The patients’ median age was 71 (range, 60-100), and 92% were white. Six percent of patients had low-risk disease, 48% had intermediate-risk, and 46% had high-risk disease.

Within 3 days of starting treatment, both the patients and their physicians were given a questionnaire to assess how they perceived the likelihood of the patient dying from treatment.

One month later, patients and physicians completed a follow-up questionnaire to assess perceptions of patient prognosis. Within that time frame, most patients received laboratory results that more definitively established the type and stage of cancer.

At 24 weeks, the investigators asked patients if they had discussed their end-of-life wishes with their oncologists.

Results

Initially, most of the patient population (91.3%) thought it was “somewhat” or “extremely” likely they would die from their treatment. However, only 22% of treating oncologists said the same.

One month later, a majority of patients in both treatment groups thought it was “somewhat” or “extremely” likely they would be cured of their AML.

Specifically, 82.1% of patients receiving non-intensive chemotherapy said it was “somewhat” or “extremely” likely they would be cured, while 10% of their oncologists said the same.

Meanwhile, 97.6% of patients receiving intensive chemotherapy said it was “somewhat” or “extremely” likely they would be cured, and 42% of their oncologists said the same.

Overall, 77.8% of patients said they had not discussed their end-of-life wishes with their oncologists at 24 weeks.

“There were several very important factors we were not able to capture in our study, including what was actually discussed between patients and their oncologists and whether patients simply misunderstood or misheard the information conveyed to them,” Dr El-Jawahri said.

“Perhaps most importantly, we did not audio-record the discussions between the patients and their physicians, which could provide additional details regarding barriers to accurate prognostic understanding in these conversations.”

Related research and next steps

Prior to this study, Dr El-Jawahri and her colleagues had looked at similar perceptions in patients with solid tumor malignancies as well as in patients with hematologic malignancies who were receiving hematopoietic stem cell transplants.

The gaps in perception of treatment risk and cure for patients compared to their physicians were not as large in those cases as in the AML patients in this study.

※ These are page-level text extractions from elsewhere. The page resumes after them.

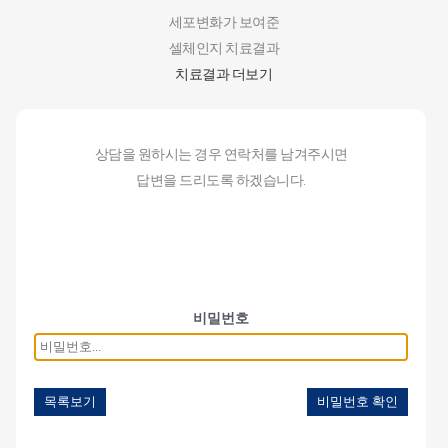
세포변화가 보여준
셀체인지 치료결과
치료결과 더보기
상담을 원하시는 경우 연락처를 남겨주시면
답변을 드리도록 하겠습니다.
비밀번호
목록보기
비밀번호 확인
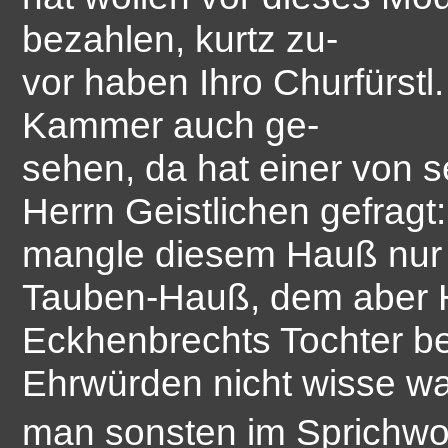
bezahlen, kurtz zu-
vor haben Ihro Churfürstl.
Kammer auch ge-
sehen, da hat einer von 
Herrn Geistlichen gefragt
mangle diesem Hauß nur 
Tauben-Hauß, dem aber 
Eckhenbrechts Tochter b
Ehrwürden nicht wisse w
man sonsten im Sprichwo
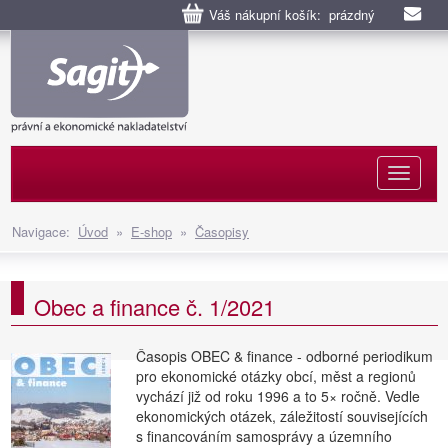
Váš nákupní košík: prázdný
Naviga
Navigace:
Úvod
»
E-shop
»
Časopisy
Obec a finance č. 1/2021
Časopis OBEC & finance - odborné periodikum
pro ekonomické otázky obcí, měst a regionů
vychází již od roku 1996 a to 5× ročně. Vedle
ekonomických otázek, záležitostí souvisejících
s financováním samosprávy a územního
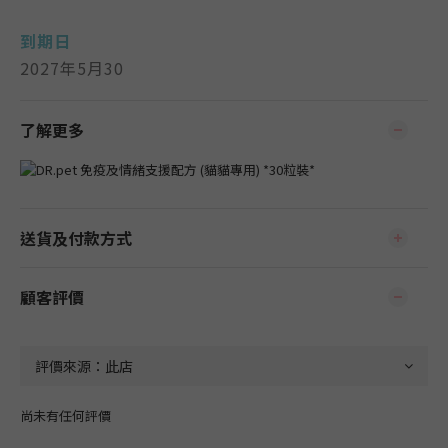
到期日
2027年5月30
了解更多
送貨及付款方式
顧客評價
尚未有任何評價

The investigators attribute this to higher levels of distress seen in AML patients due to the urgency of their treatment decisions.

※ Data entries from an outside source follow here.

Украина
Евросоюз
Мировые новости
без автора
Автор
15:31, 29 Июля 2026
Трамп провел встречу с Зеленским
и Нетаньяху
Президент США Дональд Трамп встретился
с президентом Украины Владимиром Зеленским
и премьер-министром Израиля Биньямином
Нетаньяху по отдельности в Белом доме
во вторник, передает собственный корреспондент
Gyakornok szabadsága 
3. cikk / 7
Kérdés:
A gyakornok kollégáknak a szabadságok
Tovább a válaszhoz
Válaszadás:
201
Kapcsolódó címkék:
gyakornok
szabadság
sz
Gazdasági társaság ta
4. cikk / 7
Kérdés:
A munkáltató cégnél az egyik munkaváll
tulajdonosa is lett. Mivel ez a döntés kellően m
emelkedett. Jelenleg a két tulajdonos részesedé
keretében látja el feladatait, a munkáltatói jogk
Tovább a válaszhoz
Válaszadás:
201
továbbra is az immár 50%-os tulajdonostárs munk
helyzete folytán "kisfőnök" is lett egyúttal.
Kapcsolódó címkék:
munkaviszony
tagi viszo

Dr El-Jawahri and her colleagues have found that early consideration of palliative care in a treatment plan for patients with solid tumors improves patients’ understanding of the prognosis. The team hopes to implement a similar study in patients with AML.

“Clearly, there are important communication gaps between oncologists and their patients,” Dr El-Jawahri said. “We need to find ways to help physicians do a better job of communicating with their patients, especially in diseases like AML where stress levels are remarkably high.”